CAP’s proposed language includes an exemption from informed consent prohibitions when done by a pathologist in the course of performing a diagnosis or treatment for the patient.
The effort has already begun to bear fruit:
- Pathologists in South Carolina and Iowa successfully incorporated CAP’s language into the legislation.
- In Minnesota, new language has been proposed but is still pending.
- In Nebraska, the bill was not acted upon in Committee after pathologists testified in opposition to the limiting language.
- In Tennessee, the CAP partnered with the state pathology society, medical society, and hospital association to amend legislation that could have prevented pathologists from accessing a patient’s medical record or make a diagnosis not covered under a patient’s initial informed consent. The exemption was amended to ensure that medical examiners’ dissemination and use of autopsy records in the course of their work continues to be a protected activity.

__Listed entries__

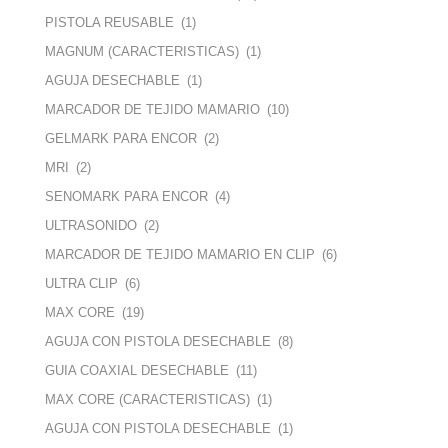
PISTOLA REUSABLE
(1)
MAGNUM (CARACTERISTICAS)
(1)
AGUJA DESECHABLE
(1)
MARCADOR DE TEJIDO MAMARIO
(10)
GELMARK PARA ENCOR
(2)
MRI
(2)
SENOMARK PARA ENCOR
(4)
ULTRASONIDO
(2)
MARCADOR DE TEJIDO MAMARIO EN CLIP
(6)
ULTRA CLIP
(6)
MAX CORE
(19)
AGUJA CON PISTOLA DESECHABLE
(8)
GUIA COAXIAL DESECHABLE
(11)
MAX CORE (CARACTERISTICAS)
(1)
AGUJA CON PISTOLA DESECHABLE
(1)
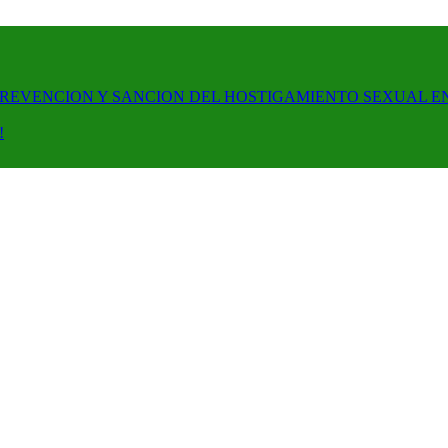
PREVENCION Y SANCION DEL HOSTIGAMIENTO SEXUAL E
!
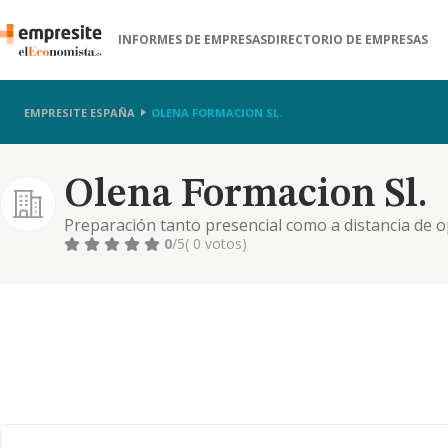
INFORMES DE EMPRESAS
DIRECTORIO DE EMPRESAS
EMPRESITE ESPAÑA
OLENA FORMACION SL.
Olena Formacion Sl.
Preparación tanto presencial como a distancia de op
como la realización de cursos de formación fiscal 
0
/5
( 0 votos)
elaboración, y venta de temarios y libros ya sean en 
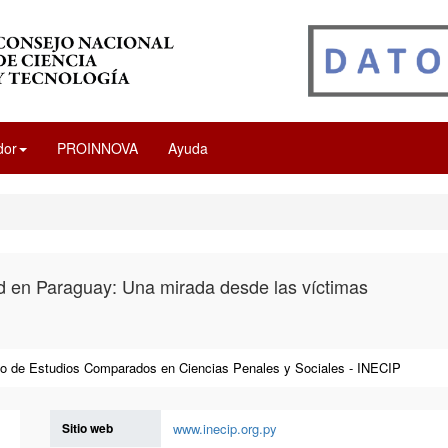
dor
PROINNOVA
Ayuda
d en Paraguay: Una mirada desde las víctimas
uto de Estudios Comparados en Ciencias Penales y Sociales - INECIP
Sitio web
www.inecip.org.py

__What to do__
**A.** According to the passage on CAP's informed consent language, in which two states did pathologists get CAP's language written into legislation?
**B.** Carry on the passage on CAP's informed consent language, picking up right after its final sentence.

__Answers for this exercise__
**A.** South Carolina and Iowa.

**B.**
The College continues its ongoing collaboration with state pathology societies to advocate for state laws requiring pathologists to bill patients directly for their services rather than rely on the ordering physician to bill the patient. Such a requirement protects patients against “markup” charges by prohibiting an ordering physician from billing patients for anatomic pathology services performed or supervised by another physician.
In Connecticut, CAP and Connecticut Society of Pathologists (CSP) successfully thwarted legislation (HB 5476) in the State’s Public Health Committee that sought to repeal the state’s 2009 direct billing law (Public Act 09-232). Connecticut’s Attorney General Richard Blumenthal stood in agreement with the College and CSP stating in written testimony that patients “need the protections from spurious additional charges that are contained in Public Act 09-232.” Among other groups in opposition to the repeal effort were the Connecticut Hospital Association, Radiological Society of Connecticut, and American Society of Clinical Pathology.
In Washington State, CAP and Washington State Society of Pathologists advocated for the passage of direct billing legislation. The bill passed out of the House and made it out of committee in the Senate, but failed to be brought to a floor vote before the 60-day session closed.
Obama’s Choice For CMS Chief: Donald Berwick, MD, MPP
It was announced last weekend that President Obama will nominate Donald Berwick, a Massachusetts pediatrician, to serve as the first permanent head of the Centers of Medicare and Medicaid Services since 2006.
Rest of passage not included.